The Sanofi title fell 5.68% to 81.67 euros on the Paris Stock Exchange, the largest drop in the CAC 40 index after that of Alstom (- 6.66%). The pharmaceutical group has announced that it is ending the global clinical development program for amcenestrant, an oral treatment intended for the treatment of patients with advanced or metastatic breast cancer. In a note published a few weeks ago, Jefferies estimated that the amcenestrant could represent up to $2 billion in revenue per year for Sanofi after a launch in 2025.
AOF – LEARN MORE
global pharmaceutical group, created in 1994, first in Europe, and 1
worldwide in vaccines;
– Balanced sales of €37.8 billion from 4 divisions: general medicine for 34%, specialty medicine (immunology, neurology and oncology) for 35%, vaccines for 20% and consumer healthcare;
– Growing share of emerging countries (34% of sales) behind the United States (38%) and Europe (28%);
– Business model in 4 points: a simplified organization, a restructured portfolio containing more organic products, a transformed R&D and strong ambitions in terms of profitability and financial solidity; –
– Split capital (excluding L’Oréal: 9.48% of shares and 16.95% of voting rights), Serge Weinberg chairing the 16-member board of directors, Paul Hudson being CEO;
– Healthy balance sheet with net debt reduced to €8.8 billion and free cash flow of €8.1 billion.
– 2020-2025 “Play to win” plan aimed at creating an agile group and the world’s No. /25: reduction of 1/3 of product families and productivity driven by R&D and digital in factories, operating margin of 32%;
– Innovation strategy: 5 areas of research: immunology & inflammation, oncology, neurology (particularly sclerosis), rare hematological diseases & rare diseases, vaccines / 91 projects in progress, including 29 in phase 3 and 5 awaiting approval by the authorities / developed in collaboration -Kymera for immunology, Translate Bio in RNA for vaccines- or through acquisitions -Kiadis, Biopharma, Kymab for oncology / supported by technological platforms: small molecules, antibodies, hemogenetic proteins, genomics ;
– Planet Mobilization environmental strategy aiming for carbon neutrality by 2030, 100% sustainable electricity consumption against 50% in 2021 and 100% of the sustainable car fleet against 22% / in 2027, elimination of plastic packaging for vaccines / in 2025, eco-design of all new products / launch of lines of credit indexed to sustainable development;
– Impact of the 5 “priority” drugs: Amcenestrant (breast cancer), Fitusiran (RNA for hemophilia), Efanesoctocog (hemophilia), Nirsevimab and Nisevimab (respiratory viruses) and Tolebrutinib (multiple sclerosis):
– After Origimm, specialized in research on skin conditions, Kadmon and Owkin, agreement to acquire Amunix in immuno-oncology, strengthening the R&D portfolio of biological agents.
– Image tarnished by the delay of the vaccine against Covid 19;
– IPO of EUROAPI, a group created from the group’s activities in the production of active pharmaceutical ingredients or APIs in Europe, shareholders receiving 1 EUROAPI share for 23 shares and the capital being divided between Sanofi for 30% and BPIFrance for 12 %;
– 2022 objective of growth of at least 10% in earnings per share;
– 2021 dividend of €3.33.
An inevitable race for new blockbusters
The patent for Merck’s star product, the cancer drug Keytruda, which accounts for more than 35% of its sales, expires in 2028. Despite the loss, since 2019, of the patents for its three star products (Avastin, Herceptine, Rituxan) Roche was able to renew its portfolio by bringing new molecules to market.

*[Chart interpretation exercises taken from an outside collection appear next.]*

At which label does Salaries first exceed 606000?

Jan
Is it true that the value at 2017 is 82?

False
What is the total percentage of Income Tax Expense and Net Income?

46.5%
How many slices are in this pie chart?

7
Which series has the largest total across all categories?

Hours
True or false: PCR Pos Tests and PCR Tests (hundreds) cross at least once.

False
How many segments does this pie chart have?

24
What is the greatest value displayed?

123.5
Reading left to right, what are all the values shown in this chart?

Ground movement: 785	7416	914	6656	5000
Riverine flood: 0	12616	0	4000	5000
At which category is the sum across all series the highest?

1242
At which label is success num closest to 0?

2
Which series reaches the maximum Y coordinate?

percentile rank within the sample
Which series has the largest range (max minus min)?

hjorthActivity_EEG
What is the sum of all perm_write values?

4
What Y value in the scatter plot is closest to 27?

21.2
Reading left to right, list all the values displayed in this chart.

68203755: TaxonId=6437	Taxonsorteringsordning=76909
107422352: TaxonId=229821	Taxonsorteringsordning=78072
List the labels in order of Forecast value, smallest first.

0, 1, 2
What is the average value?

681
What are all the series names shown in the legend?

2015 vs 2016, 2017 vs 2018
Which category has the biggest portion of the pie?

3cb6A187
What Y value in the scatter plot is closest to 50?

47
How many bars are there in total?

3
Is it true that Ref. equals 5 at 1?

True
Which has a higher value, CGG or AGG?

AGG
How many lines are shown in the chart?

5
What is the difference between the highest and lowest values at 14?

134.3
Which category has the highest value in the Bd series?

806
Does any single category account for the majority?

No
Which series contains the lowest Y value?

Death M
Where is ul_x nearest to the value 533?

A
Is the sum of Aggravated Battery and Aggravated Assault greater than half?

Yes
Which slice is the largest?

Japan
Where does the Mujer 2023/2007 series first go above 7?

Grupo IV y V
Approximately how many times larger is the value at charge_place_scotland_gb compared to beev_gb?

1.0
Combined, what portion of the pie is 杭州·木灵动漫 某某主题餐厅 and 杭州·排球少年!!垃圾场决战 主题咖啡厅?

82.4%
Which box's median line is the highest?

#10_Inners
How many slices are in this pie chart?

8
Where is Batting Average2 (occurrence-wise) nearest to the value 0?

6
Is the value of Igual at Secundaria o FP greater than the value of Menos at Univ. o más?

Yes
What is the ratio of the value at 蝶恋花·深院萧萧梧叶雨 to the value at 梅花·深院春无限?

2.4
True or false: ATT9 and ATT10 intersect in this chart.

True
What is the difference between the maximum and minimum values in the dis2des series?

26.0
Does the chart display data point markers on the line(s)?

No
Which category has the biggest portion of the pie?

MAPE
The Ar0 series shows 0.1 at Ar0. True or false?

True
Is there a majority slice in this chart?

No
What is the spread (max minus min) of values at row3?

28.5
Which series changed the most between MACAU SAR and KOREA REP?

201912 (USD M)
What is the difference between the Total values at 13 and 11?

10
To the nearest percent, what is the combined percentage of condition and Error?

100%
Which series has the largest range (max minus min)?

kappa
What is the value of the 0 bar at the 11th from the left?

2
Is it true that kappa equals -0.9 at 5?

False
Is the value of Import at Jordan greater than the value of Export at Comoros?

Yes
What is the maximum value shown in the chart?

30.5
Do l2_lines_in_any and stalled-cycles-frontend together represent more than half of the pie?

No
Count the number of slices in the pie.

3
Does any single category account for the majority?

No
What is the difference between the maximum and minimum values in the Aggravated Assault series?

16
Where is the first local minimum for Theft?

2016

However, the discovery and launch of new drugs are increasingly expensive. AstraZeneca spends about $6 billion a year on R&D in a pharmaceutical industry where the life of a patent only lasts ten to fifteen years. This leads laboratories to withdraw from certain activities. Thus J&J, Pfizer, GSK and, no doubt, Novartis soon prefer to refocus on specialty drugs and abandon any ancillary activity.